In 1973 Northwestern’s first talking vender, Mouthy Marvin, chatted his way into the market. The Model 80(designed in 1979) used Northwestern engineering and lots of operator input to produce a large capacity machine that was the talk of the 1979 NBVA convention and is still one of automatic merchandising’s biggest sellers.
The Triple Play (1990), surely the most elegant multi-merchandise machine in the industry, was designed with the thought of opening up new and more upscale markets, and the Pro Bowl (1995) was Northwestern’s entry into the giant gumball machine market.
On a few occasions, the company has even ventured out of the bulk and stamp vending field. Once it built a two selection Hershey candy bar vending machine, and then a big capacity, multi selection bar candy vender (The Sweet 16). During WWII and again in the Korean War, the company went into the business of making shell cases. Northwestern was given the Army-Navy E award on three separate occasions.

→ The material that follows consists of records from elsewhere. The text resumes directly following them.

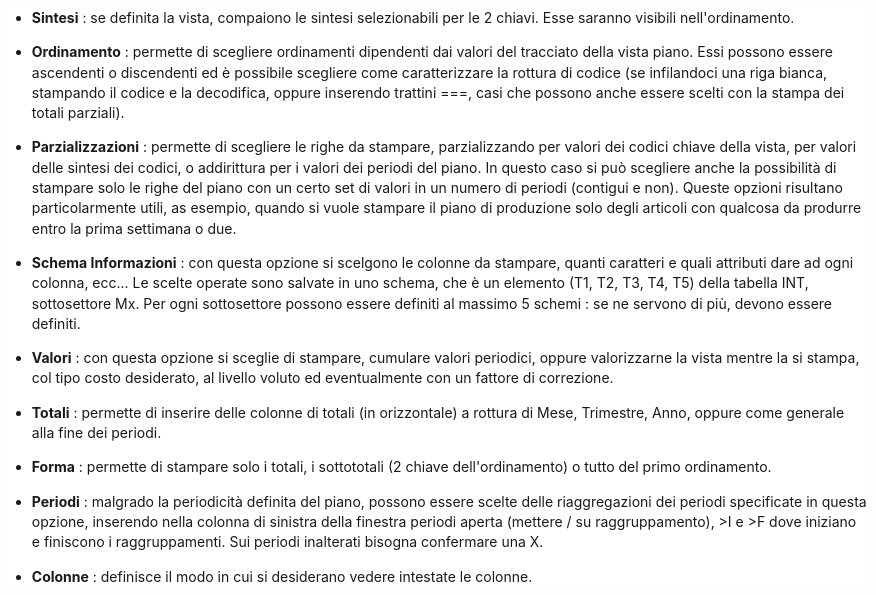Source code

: - **Sintesi** :  se definita la vista, compaiono le sintesi selezionabili per le 2 chiavi. Esse saranno visibili nell'ordinamento.

- **Ordinamento** :  permette di scegliere ordinamenti dipendenti dai valori del tracciato della vista piano.
Essi possono essere ascendenti o discendenti ed è possibile scegliere come caratterizzare la rottura di codice (se infilandoci una riga bianca, stampando il codice e la decodifica, oppure inserendo trattini ===, casi che possono anche essere scelti con la stampa dei totali parziali).

- **Parzializzazioni** :  permette di scegliere le righe da stampare, parzializzando per valori dei codici chiave della vista, per valori delle sintesi dei codici, o addirittura per i valori dei periodi del piano. In questo caso si può scegliere anche la possibilità di stampare solo le righe del piano con un certo set di valori in un numero di periodi (contigui e non). Queste opzioni risultano particolarmente utili, as esempio, quando si vuole stampare il piano di produzione solo degli articoli con qualcosa da produrre entro la prima settimana o due.

- **Schema Informazioni** :  con questa opzione si scelgono le colonne da stampare, quanti caratteri e quali attributi dare ad ogni colonna, ecc...
Le scelte operate sono salvate in uno schema, che è un elemento (T1, T2, T3, T4, T5) della tabella INT, sottosettore Mx. Per ogni sottosettore possono essere definiti al massimo 5 schemi :  se ne servono di più, devono essere definiti.

- **Valori** :  con questa opzione si sceglie di stampare, cumulare valori periodici, oppure valorizzarne la vista mentre la si stampa, col tipo costo desiderato, al livello voluto ed eventualmente con un fattore di correzione.

- **Totali** :  permette di inserire delle colonne di totali (in orizzontale) a rottura di Mese, Trimestre, Anno, oppure come generale alla fine dei periodi.

- **Forma** :  permette di stampare solo i totali, i sottototali (2 chiave dell'ordinamento) o tutto del primo ordinamento.

- **Periodi** :  malgrado la periodicità definita del piano, possono essere scelte delle riaggregazioni dei periodi specificate in questa opzione, inserendo nella colonna di sinistra della finestra periodi aperta (mettere / su raggruppamento), >I e >F dove iniziano e finiscono i raggruppamenti. Sui periodi inalterati bisogna confermare una X.

- **Colonne** :  definisce il modo in cui si desiderano vedere intestate le colonne.

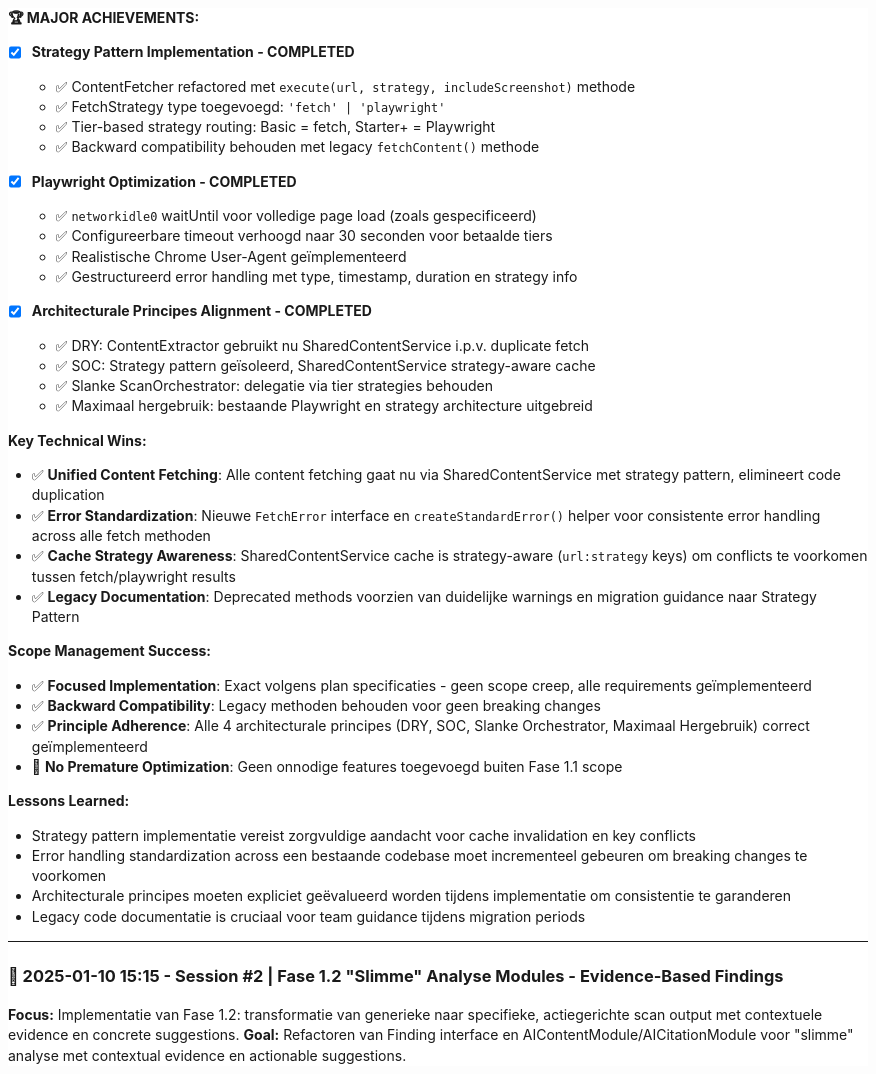 **🏆 MAJOR ACHIEVEMENTS:**
- [x] **Strategy Pattern Implementation - COMPLETED**
  - ✅ ContentFetcher refactored met `execute(url, strategy, includeScreenshot)` methode
  - ✅ FetchStrategy type toegevoegd: `'fetch' | 'playwright'`
  - ✅ Tier-based strategy routing: Basic = fetch, Starter+ = Playwright
  - ✅ Backward compatibility behouden met legacy `fetchContent()` methode

- [x] **Playwright Optimization - COMPLETED**
  - ✅ `networkidle0` waitUntil voor volledige page load (zoals gespecificeerd)
  - ✅ Configureerbare timeout verhoogd naar 30 seconden voor betaalde tiers
  - ✅ Realistische Chrome User-Agent geïmplementeerd
  - ✅ Gestructureerd error handling met type, timestamp, duration en strategy info

- [x] **Architecturale Principes Alignment - COMPLETED**
  - ✅ DRY: ContentExtractor gebruikt nu SharedContentService i.p.v. duplicate fetch
  - ✅ SOC: Strategy pattern geïsoleerd, SharedContentService strategy-aware cache
  - ✅ Slanke ScanOrchestrator: delegatie via tier strategies behouden
  - ✅ Maximaal hergebruik: bestaande Playwright en strategy architecture uitgebreid

**Key Technical Wins:**
- ✅ **Unified Content Fetching**: Alle content fetching gaat nu via SharedContentService met strategy pattern, elimineert code duplication
- ✅ **Error Standardization**: Nieuwe `FetchError` interface en `createStandardError()` helper voor consistente error handling across alle fetch methoden
- ✅ **Cache Strategy Awareness**: SharedContentService cache is strategy-aware (`url:strategy` keys) om conflicts te voorkomen tussen fetch/playwright results
- ✅ **Legacy Documentation**: Deprecated methods voorzien van duidelijke warnings en migration guidance naar Strategy Pattern

**Scope Management Success:**
- ✅ **Focused Implementation**: Exact volgens plan specificaties - geen scope creep, alle requirements geïmplementeerd
- ✅ **Backward Compatibility**: Legacy methoden behouden voor geen breaking changes
- ✅ **Principle Adherence**: Alle 4 architecturale principes (DRY, SOC, Slanke Orchestrator, Maximaal Hergebruik) correct geïmplementeerd
- 🚫 **No Premature Optimization**: Geen onnodige features toegevoegd buiten Fase 1.1 scope

**Lessons Learned:**
- Strategy pattern implementatie vereist zorgvuldige aandacht voor cache invalidation en key conflicts
- Error handling standardization across een bestaande codebase moet incrementeel gebeuren om breaking changes te voorkomen
- Architecturale principes moeten expliciet geëvalueerd worden tijdens implementatie om consistentie te garanderen
- Legacy code documentatie is cruciaal voor team guidance tijdens migration periods

---

### 📅 2025-01-10 15:15 - Session #2 | Fase 1.2 "Slimme" Analyse Modules - Evidence-Based Findings

**Focus:** Implementatie van Fase 1.2: transformatie van generieke naar specifieke, actiegerichte scan output met contextuele evidence en concrete suggestions.
**Goal:** Refactoren van Finding interface en AIContentModule/AICitationModule voor "slimme" analyse met contextual evidence en actionable suggestions.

Innovation after innovation, Northwestern never ceases to improve quality and create new machines, stands and accessories for a constantly growing market.
Chapter 10: Disaster
Northwestern entered the sixties just like the country did, with a turbulent beginning. In the early morning hours of April 1960 a fire started in the factory. By the time employees arrived at the plant, Northwestern was ablaze. When it was over the company was leveled, except for the warehouse and 7000 machines therein. Overnight a successful business was gone.
Grief stricken at first, Waldo Bolen Sr. was determined. His courage and fight quickly grew and the rebirth of Northwestern was underway. In July production began in what was previously the warehouse and by December of that year Northwestern was back in operating order.
Sadly, Waldo Bolen Sr. did not live to see the completion of his dream. In October 1960 he died, and his eldest son, W.E. “Pat” Bolen Jr. stepped into the presidency.
Chapter 11: Pat and Richard Bolen
Pat had come to Northwestern in 1957, after graduating from the University of Arizona. He was married and had three sons. Northwestern flourished in the sixties and the bulk vending industry continued to grow.
In 1979, Richard K. Bolen, a man of many talents (father, published author, athlete and artist), became President of Northwestern and W.E. Bolen Jr. took the position of Vice President. Richard, an engineering graduate from Stanford, was instrumental in designing and improving Northwestern equipment over the years, and was now ready to pursue a more visible role in the company.
Chapter 12: Northwestern Today
Today business goes on as usual. Northwestern employees are dedicated and many have worked here for most of their adult lives. That in itself says something about the company that Emerson Bolen founded in 1909 and continues to thrive and grow with the third generation of Bolens at the helm.
Emerson would have taken great pride in the knowledge that ingenuity and hard work have made Northwestern the foremost producer of bulk vending equipment in the world.